----- Extracted data

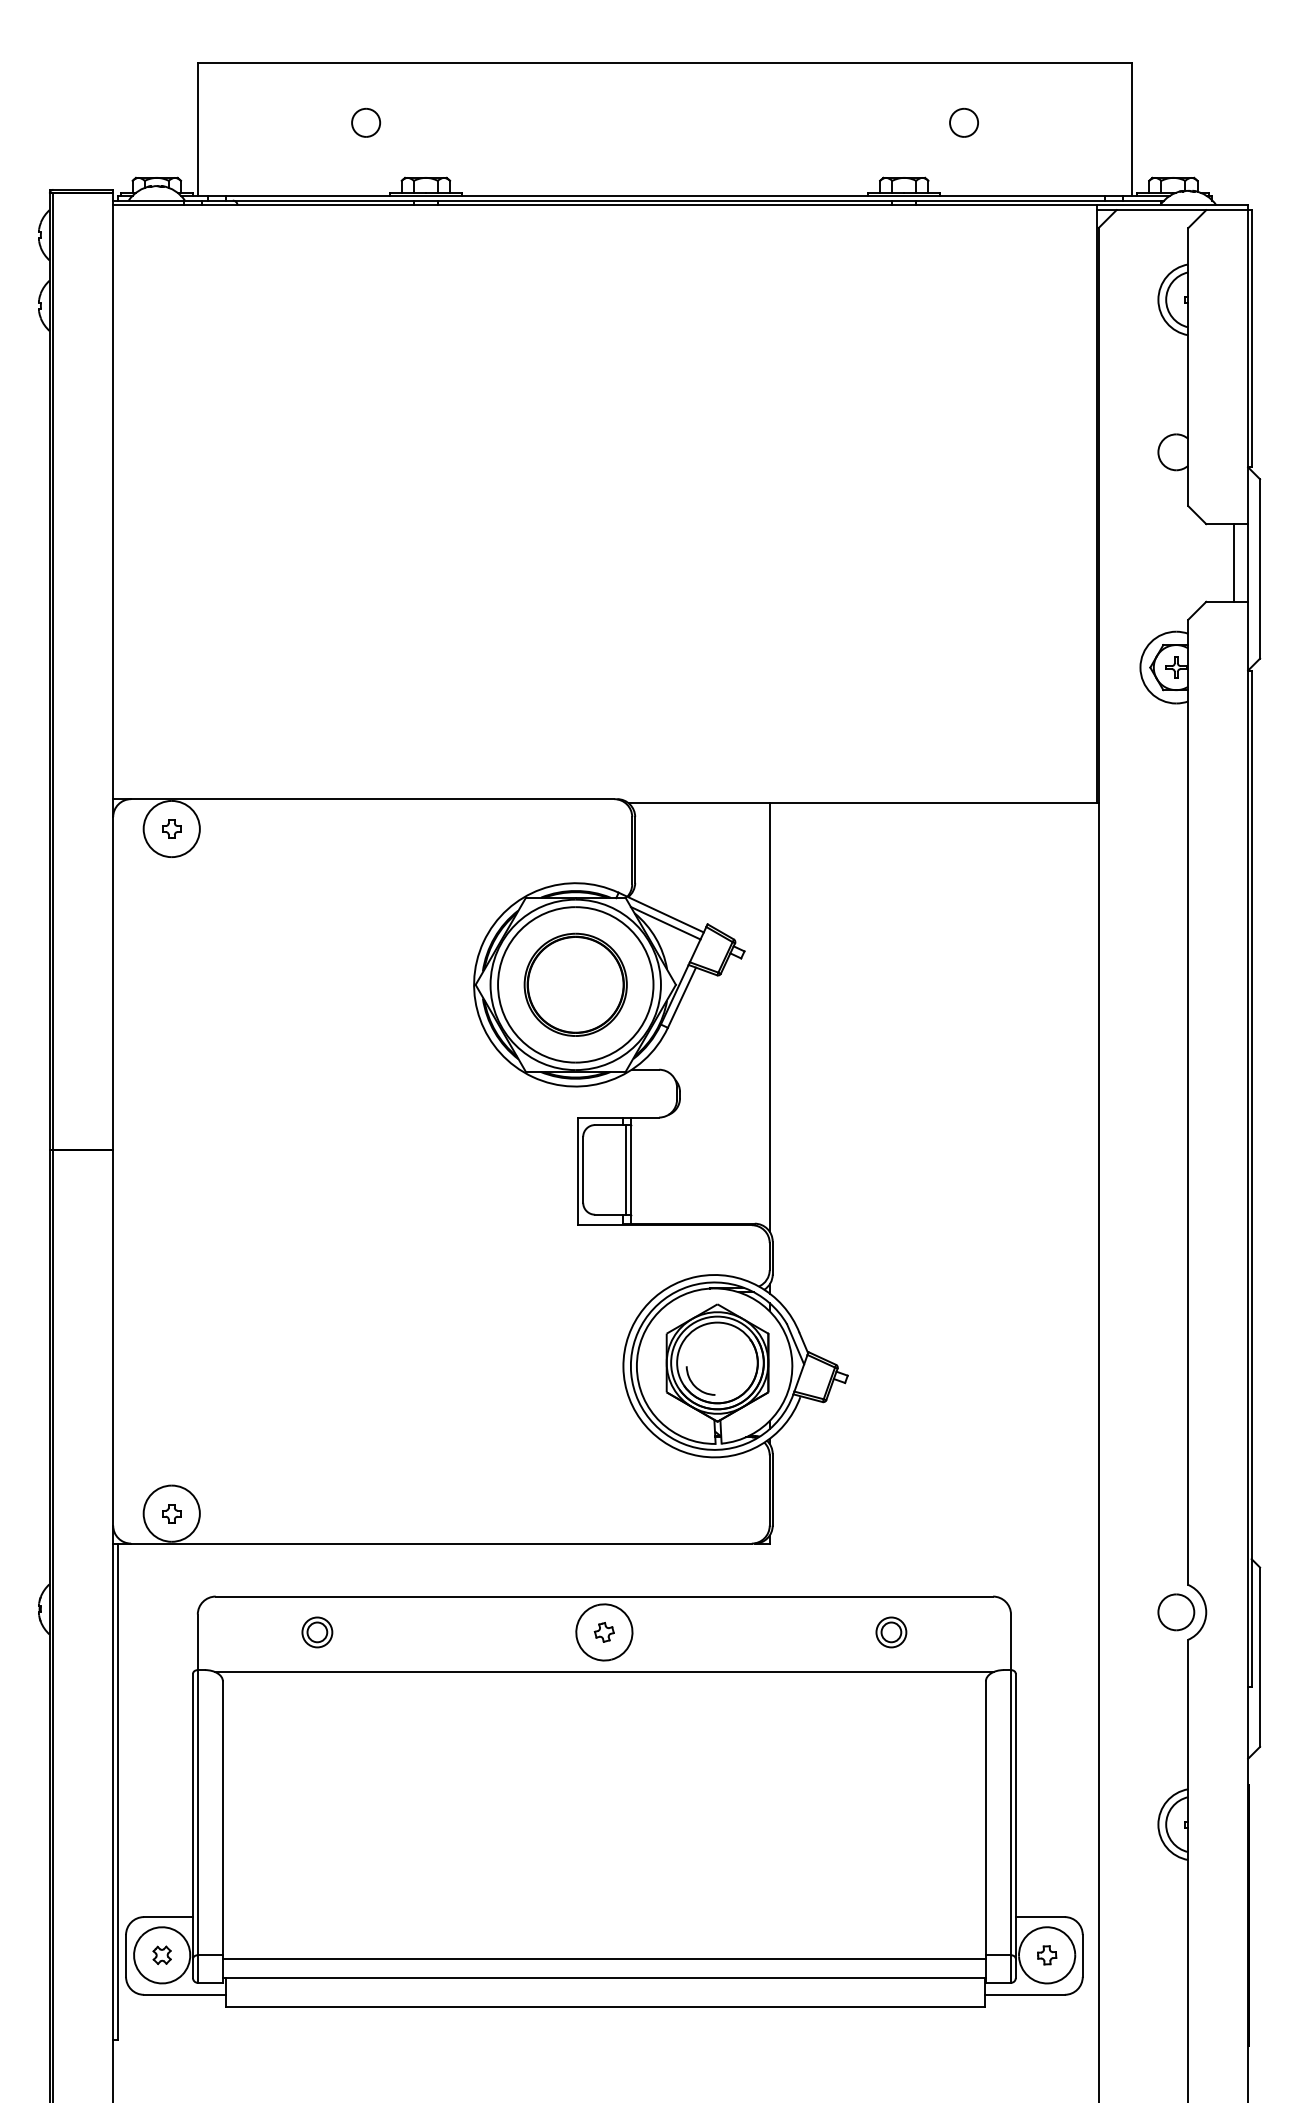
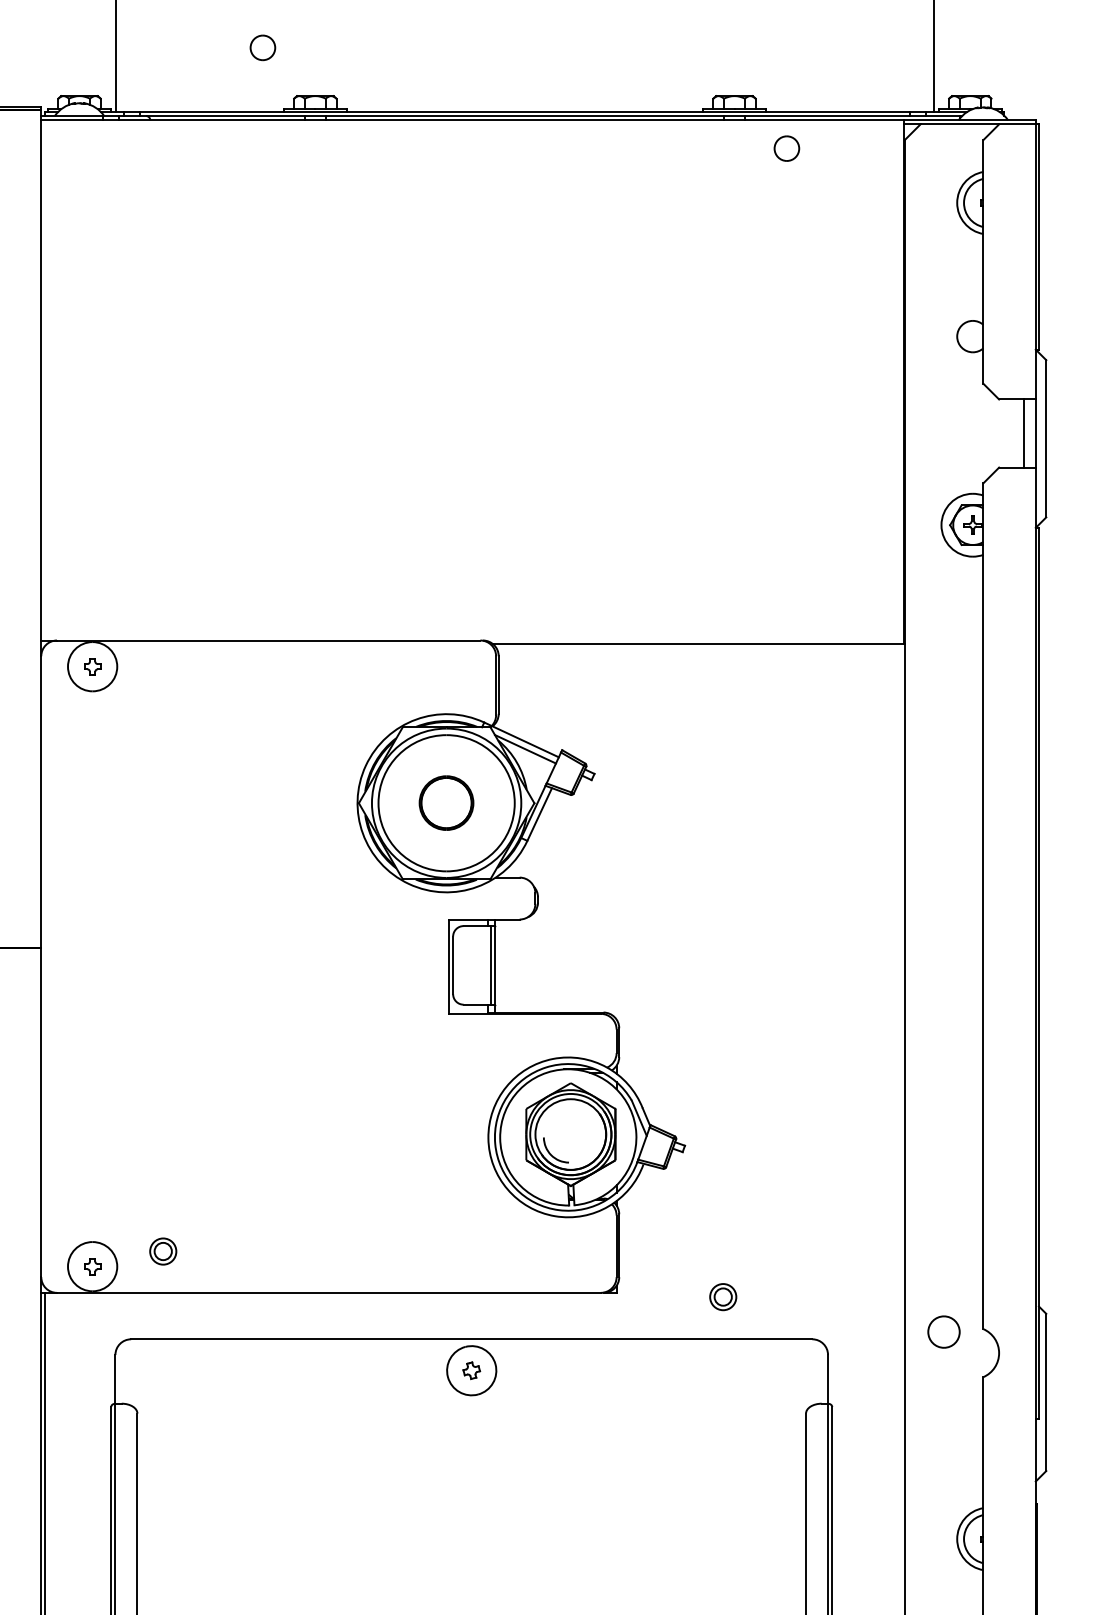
part: (963, 122) -> (786, 148), moved
part: (575, 984) -> (446, 802), size x0.6
line: (769, 1017) -> (616, 831), removed
part: (1176, 1612) -> (944, 1332), moved
part: (317, 1632) -> (163, 1251), moved
part: (891, 1632) -> (723, 1297), moved
line: (604, 1671) -> (471, 1404), removed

----------

:: What the task requires ::
Find the string "part" in the records, then copy each line where it occurs.

:: Answer to the problem ::
part: (963, 122) -> (786, 148), moved
part: (575, 984) -> (446, 802), size x0.6
part: (1176, 1612) -> (944, 1332), moved
part: (317, 1632) -> (163, 1251), moved
part: (891, 1632) -> (723, 1297), moved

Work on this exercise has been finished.